Nunca pude decir adiós.
Para esos días de febrero, empaqué mi vida en una maleta. Cada prenda era un recuerdo, cada objeto guardaba un susurro del pasado. Desmonté las fotos de los armarios con la misma delicadeza con la que se desarma una historia, como quien intenta que el olvido no haga ruido. Toda la nostalgia la metí en un vagón de mercancías imaginario, esperando que el peso del adiós se diluyera entre libros y películas. Pero no se fue.
El aeropuerto de Tegucigalpa tenía ventanales enormes, como espejos de despedidas. Detrás de ellos, miradas tristes se quedaban colgadas en el aire, como palabras que nunca se dijeron. No quise verlas. No me atreví a verlas. Porque tampoco pude decir adiós.
El avión despegó y yo le di la espalda al Cristo del Picacho. Por un momento, sentí su mirada sobre mí. Tristísima. Una mirada de mármol y cemento, por fin descubrí que su corazón era de hierro fundido. Quise pensar que me perdonaba por irme sin despedirme.

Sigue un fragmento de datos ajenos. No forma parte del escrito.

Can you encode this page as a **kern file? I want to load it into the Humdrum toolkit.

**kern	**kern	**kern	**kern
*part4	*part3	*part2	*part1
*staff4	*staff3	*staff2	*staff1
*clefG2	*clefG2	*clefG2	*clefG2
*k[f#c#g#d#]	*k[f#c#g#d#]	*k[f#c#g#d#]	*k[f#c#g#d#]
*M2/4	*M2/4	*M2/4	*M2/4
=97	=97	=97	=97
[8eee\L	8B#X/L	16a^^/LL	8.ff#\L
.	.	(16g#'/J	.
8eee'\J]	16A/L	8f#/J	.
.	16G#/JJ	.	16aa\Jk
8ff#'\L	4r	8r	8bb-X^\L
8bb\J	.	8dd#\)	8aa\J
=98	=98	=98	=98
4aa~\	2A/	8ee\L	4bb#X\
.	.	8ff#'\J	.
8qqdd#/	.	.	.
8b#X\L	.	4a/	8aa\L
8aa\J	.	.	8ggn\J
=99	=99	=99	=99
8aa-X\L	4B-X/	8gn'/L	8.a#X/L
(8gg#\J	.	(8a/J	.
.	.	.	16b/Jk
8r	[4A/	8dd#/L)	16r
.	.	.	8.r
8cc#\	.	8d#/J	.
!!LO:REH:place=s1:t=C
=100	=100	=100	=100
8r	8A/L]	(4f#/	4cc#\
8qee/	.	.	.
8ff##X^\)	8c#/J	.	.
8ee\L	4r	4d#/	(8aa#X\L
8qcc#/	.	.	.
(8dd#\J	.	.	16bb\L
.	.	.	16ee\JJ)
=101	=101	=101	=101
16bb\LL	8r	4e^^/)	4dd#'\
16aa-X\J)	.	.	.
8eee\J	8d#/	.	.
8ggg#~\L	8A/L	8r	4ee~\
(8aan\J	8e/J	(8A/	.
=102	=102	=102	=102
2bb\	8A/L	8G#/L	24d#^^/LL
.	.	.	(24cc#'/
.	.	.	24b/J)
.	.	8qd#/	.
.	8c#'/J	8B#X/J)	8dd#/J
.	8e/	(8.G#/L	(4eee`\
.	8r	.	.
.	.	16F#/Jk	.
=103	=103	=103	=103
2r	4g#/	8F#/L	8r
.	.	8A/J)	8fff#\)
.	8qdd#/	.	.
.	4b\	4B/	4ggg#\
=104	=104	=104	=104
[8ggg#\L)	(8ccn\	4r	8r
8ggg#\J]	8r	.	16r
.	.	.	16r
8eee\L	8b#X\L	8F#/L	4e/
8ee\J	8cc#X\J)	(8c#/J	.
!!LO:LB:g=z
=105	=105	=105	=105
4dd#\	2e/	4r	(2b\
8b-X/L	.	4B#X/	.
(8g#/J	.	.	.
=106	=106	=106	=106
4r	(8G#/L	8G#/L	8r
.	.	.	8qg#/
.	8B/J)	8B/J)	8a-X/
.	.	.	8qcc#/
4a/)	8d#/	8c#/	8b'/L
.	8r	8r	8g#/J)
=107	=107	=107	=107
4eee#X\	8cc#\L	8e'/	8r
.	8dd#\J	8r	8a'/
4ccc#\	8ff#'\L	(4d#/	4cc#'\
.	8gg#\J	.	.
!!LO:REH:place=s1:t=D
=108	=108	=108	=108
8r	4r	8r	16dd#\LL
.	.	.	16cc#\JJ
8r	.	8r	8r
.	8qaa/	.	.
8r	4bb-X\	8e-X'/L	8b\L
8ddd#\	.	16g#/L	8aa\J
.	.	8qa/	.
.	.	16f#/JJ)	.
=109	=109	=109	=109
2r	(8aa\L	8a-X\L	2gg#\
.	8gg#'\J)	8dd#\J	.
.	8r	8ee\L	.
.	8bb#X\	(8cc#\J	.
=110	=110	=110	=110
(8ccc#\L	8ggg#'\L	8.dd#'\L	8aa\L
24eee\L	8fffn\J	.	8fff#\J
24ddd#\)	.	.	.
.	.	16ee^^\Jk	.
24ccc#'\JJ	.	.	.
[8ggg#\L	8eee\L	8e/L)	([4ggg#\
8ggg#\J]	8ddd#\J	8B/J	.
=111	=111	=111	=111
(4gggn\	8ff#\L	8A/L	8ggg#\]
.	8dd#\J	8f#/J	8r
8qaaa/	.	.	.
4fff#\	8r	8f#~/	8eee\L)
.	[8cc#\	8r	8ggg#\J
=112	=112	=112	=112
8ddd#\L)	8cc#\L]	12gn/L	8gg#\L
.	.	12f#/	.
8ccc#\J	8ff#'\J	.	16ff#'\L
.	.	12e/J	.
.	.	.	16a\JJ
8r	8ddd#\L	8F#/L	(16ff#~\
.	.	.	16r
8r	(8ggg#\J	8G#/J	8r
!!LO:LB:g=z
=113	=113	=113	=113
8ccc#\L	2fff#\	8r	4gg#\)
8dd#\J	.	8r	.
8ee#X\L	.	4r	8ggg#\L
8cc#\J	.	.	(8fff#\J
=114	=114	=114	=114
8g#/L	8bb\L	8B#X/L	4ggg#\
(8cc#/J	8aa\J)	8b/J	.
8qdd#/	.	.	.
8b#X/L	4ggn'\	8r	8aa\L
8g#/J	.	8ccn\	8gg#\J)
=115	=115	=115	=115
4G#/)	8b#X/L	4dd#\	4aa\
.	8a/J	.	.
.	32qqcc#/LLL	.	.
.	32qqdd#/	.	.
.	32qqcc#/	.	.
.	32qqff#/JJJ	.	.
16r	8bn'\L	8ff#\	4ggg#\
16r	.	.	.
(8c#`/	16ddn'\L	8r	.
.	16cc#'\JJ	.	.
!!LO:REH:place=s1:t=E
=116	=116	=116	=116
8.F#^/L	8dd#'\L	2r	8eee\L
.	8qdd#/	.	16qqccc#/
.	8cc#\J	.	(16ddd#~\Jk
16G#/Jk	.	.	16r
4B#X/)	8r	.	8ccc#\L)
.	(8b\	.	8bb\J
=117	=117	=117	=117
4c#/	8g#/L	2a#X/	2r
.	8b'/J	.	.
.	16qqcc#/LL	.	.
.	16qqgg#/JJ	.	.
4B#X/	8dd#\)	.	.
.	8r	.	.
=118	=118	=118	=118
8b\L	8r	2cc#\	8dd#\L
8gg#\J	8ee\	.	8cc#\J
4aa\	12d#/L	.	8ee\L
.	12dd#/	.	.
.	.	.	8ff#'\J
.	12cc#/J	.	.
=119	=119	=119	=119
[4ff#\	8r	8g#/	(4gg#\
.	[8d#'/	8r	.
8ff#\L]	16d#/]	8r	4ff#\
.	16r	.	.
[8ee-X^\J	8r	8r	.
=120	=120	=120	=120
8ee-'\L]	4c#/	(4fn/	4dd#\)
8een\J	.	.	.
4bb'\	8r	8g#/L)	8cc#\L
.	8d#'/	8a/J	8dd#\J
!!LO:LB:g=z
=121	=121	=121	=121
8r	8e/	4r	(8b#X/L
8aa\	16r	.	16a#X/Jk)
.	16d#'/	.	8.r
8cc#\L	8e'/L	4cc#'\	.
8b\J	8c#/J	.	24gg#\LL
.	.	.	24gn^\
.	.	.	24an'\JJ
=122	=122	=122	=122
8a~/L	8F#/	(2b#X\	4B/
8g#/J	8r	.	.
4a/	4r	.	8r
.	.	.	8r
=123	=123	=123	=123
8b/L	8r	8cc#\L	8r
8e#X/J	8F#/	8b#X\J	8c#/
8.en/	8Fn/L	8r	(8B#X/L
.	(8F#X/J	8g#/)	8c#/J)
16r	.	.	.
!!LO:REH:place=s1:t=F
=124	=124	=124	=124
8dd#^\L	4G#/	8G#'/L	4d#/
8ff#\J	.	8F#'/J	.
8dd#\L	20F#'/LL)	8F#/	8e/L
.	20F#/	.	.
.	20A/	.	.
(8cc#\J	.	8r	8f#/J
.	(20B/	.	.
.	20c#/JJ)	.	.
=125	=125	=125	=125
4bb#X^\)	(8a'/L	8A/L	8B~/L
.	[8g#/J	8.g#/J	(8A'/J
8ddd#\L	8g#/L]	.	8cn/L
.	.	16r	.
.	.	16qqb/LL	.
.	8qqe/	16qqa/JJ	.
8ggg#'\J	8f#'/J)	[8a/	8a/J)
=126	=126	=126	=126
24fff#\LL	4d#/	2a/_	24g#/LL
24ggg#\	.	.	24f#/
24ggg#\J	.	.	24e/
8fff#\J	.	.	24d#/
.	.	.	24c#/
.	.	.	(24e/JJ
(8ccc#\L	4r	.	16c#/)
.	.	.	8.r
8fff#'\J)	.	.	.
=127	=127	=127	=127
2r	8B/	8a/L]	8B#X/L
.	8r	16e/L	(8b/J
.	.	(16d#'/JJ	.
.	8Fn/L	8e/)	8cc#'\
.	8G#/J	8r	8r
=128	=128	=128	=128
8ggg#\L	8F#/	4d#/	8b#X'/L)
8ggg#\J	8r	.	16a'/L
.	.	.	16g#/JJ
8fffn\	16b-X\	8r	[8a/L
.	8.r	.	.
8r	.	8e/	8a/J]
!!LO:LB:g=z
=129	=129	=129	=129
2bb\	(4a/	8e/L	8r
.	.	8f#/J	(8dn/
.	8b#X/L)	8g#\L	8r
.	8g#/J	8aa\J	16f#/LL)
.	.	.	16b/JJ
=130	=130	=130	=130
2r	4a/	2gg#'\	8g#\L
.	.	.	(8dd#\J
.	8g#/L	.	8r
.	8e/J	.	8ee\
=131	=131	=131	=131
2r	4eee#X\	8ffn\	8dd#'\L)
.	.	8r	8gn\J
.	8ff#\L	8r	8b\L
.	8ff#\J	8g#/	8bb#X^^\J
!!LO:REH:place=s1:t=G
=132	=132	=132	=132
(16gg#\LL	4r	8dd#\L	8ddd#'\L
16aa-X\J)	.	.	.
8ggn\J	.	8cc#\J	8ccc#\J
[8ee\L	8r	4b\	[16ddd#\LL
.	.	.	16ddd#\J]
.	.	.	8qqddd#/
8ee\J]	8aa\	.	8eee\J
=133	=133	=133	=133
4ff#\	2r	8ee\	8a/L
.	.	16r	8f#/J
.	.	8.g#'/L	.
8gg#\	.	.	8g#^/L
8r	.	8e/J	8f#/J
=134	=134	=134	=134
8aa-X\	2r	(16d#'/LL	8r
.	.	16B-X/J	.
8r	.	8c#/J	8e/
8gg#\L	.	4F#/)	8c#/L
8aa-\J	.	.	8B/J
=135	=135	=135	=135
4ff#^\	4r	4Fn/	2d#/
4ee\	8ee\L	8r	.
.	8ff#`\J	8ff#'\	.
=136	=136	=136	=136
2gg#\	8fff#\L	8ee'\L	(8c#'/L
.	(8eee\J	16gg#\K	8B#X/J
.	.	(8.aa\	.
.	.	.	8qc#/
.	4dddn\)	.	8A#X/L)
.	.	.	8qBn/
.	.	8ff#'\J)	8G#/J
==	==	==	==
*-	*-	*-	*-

La voz del piloto anunció el destino, la altitud del vuelo. Miré por la ventana y vi cómo las nubes flotaban en silencio, como una película a la que le quitaron el sonido. El mundo allá abajo se desdibujaba mientras yo avanzaba hacia mi nuevo destino: Miami. La ciudad de los espejos, de las contradicciones, de mis sueños en fuga.